There's a couple methods of how-to's - cut up your pork into 1-2" chunks, mix your seasoning with it then grind, or chunk up just small enough to fit into the head of the grinder, grind 1st, then mix your seasoning. Both yield the same result as long as you thoroughly mix the seasoning throughout your grind, it's whatever method works for you. I cut mine up into 1 - 2" chunks, mix the seasoning with it then grind it once through the coarse plate. I don't have a mixer so I use the grinder as the mixer. Others grind it coarse once then add the seasonings and mix, either by hand or with a mixer. Either way results in a coarse grind mix with seasonings spread uniformly throughout. Then, put into the stuffer, load up your horn with casing (rinse and soak 1st; I soak mine before starting to cut up my pork. Add a few drops of white vinegar to soften the casings). If you just rinse and stuff your casings can be tough to bite into. Pack medium full; you'll need some wriggle room to twist into links. Pinch every 2 or 3 inches and twist into links, twisting to the left on one, then to the right on the next, then left on the next, etc. so you're not twisting one link tight while untwisting the previous one. IMMEDIATELY after making your sausage give one or two a heat bath.. cook 'em up to try them! Nothing better than frying up your own home made sausages! Immediate gratification!
post #16 of 17
If you go to a good butcher shop, you should be able to get trimmings. Maybe even if you call a good super market that cuts their own meat, you can ask if they have any or if they can save you some.

Typically, trimings are around 50/50 lean/fat ratio.
post #17 of 17
To me trimmings always meant bits and pieces not used elsewhere and and otherwise wasted if not put into sausage.
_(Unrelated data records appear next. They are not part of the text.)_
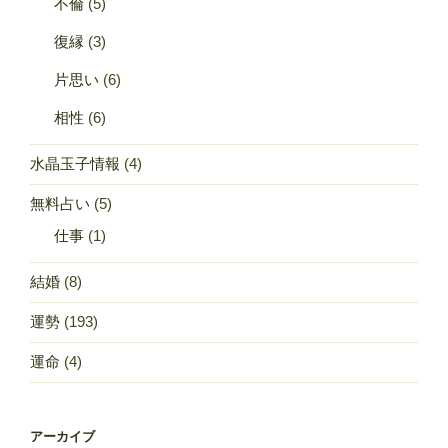
不倫
(5)
復縁
(3)
片思い
(6)
相性
(6)
水晶玉子情報
(4)
無料占い
(5)
仕事
(1)
結婚
(8)
運勢
(193)
運命
(4)
アーカイブ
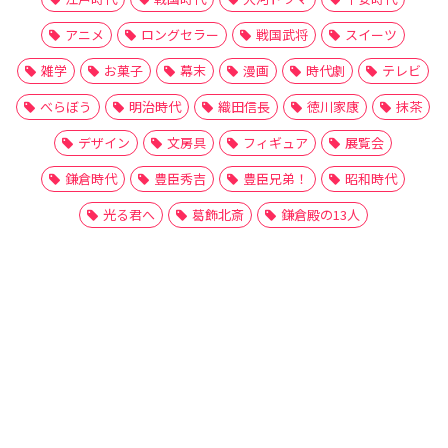
アニメ
ロングセラー
戦国武将
スイーツ
雑学
お菓子
幕末
漫画
時代劇
テレビ
べらぼう
明治時代
織田信長
徳川家康
抹茶
デザイン
文房具
フィギュア
展覧会
鎌倉時代
豊臣秀吉
豊臣兄弟！
昭和時代
光る君へ
葛飾北斎
鎌倉殿の13人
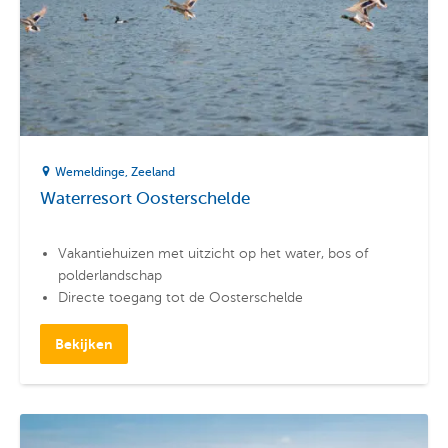
Wemeldinge
Zeeland
Waterresort Oosterschelde
Vakantiehuizen met uitzicht op het water, bos of
polderlandschap
Directe toegang tot de Oosterschelde
Nabij de jachthaven van Wemeldinge
Bekijken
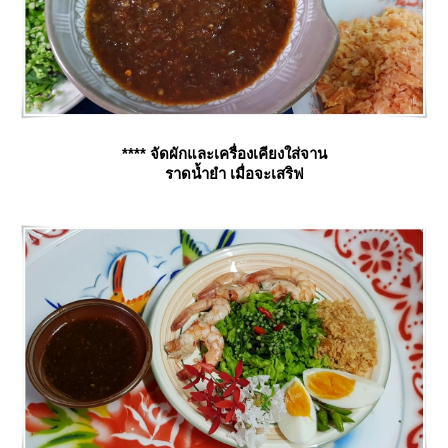
**** จัดผักและเครื่องเคียงใส่จาน
ราดน้ำยำ เมื่อจะเสริฟ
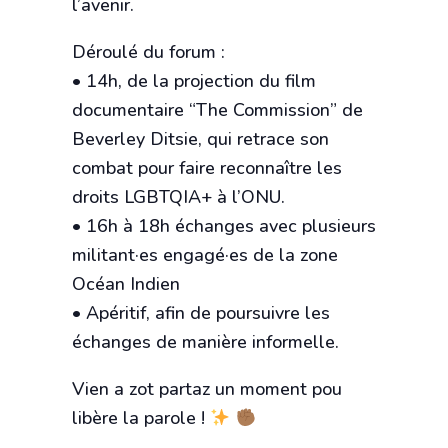
l’avenir.
Déroulé du forum :
• 14h, de la projection du film
documentaire “The Commission” de
Beverley Ditsie, qui retrace son
combat pour faire reconnaître les
droits LGBTQIA+ à l’ONU.
• 16h à 18h échanges avec plusieurs
militant·es engagé·es de la zone
Océan Indien
• Apéritif, afin de poursuivre les
échanges de manière informelle.
Vien a zot partaz un moment pou
libère la parole !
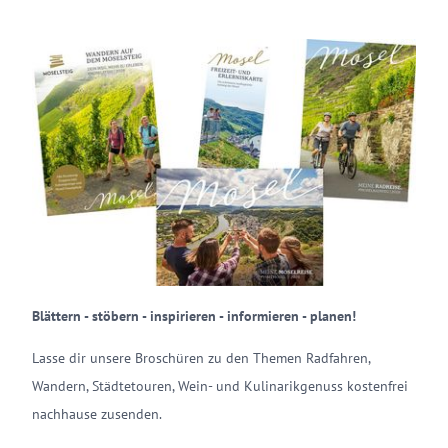
Blättern - stöbern - inspirieren - informieren - planen!
Lasse dir unsere Broschüren zu den Themen Radfahren,
Wandern, Städtetouren, Wein- und Kulinarikgenuss kostenfrei
nachhause zusenden.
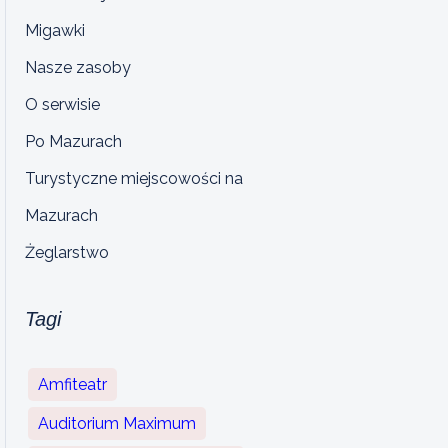
Migawki
Nasze zasoby
O serwisie
Po Mazurach
Turystyczne miejscowości na
Mazurach
Żeglarstwo
Tagi
Amfiteatr
Auditorium Maximum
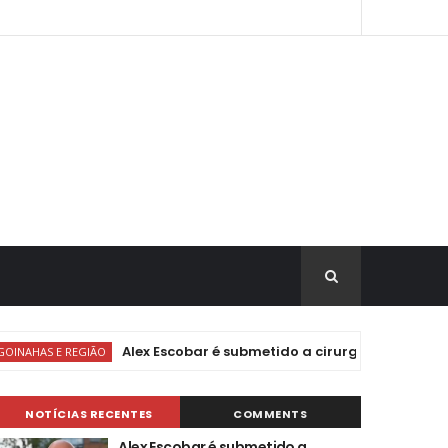
Alex Escobar é submetido a cirurgia para retirada de
E REGIÃO
NOTÍCIAS RECENTES
COMMENTS
Alex Escobar é submetido a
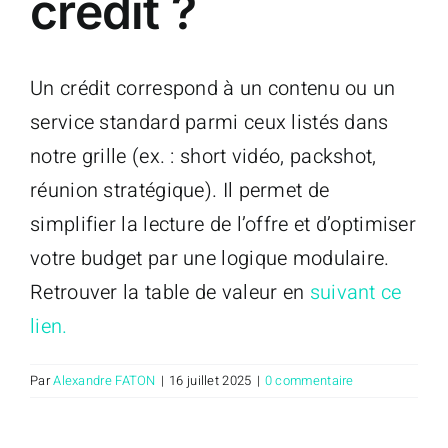
crédit ?
Un crédit correspond à un contenu ou un
service standard parmi ceux listés dans
notre grille (ex. : short vidéo, packshot,
réunion stratégique). Il permet de
simplifier la lecture de l’offre et d’optimiser
votre budget par une logique modulaire.
Retrouver la table de valeur en
suivant ce
lien.
Par
Alexandre FATON
|
16 juillet 2025
|
0 commentaire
Fortunately there are several good meat markets in this area with good natured real butchers who are able to provide me with the cuts and pieces I need.

With time at a premium for me I usually bulk pack my sausage into various sized chubs. The ground meat packing bags available through Cabela's make a great chub and are designed for freezer storage.

As usual, this is an excellent and informative thread powered by the best group of friends in cyberspace! Keep up the great attitude and keep the thin blue rolling!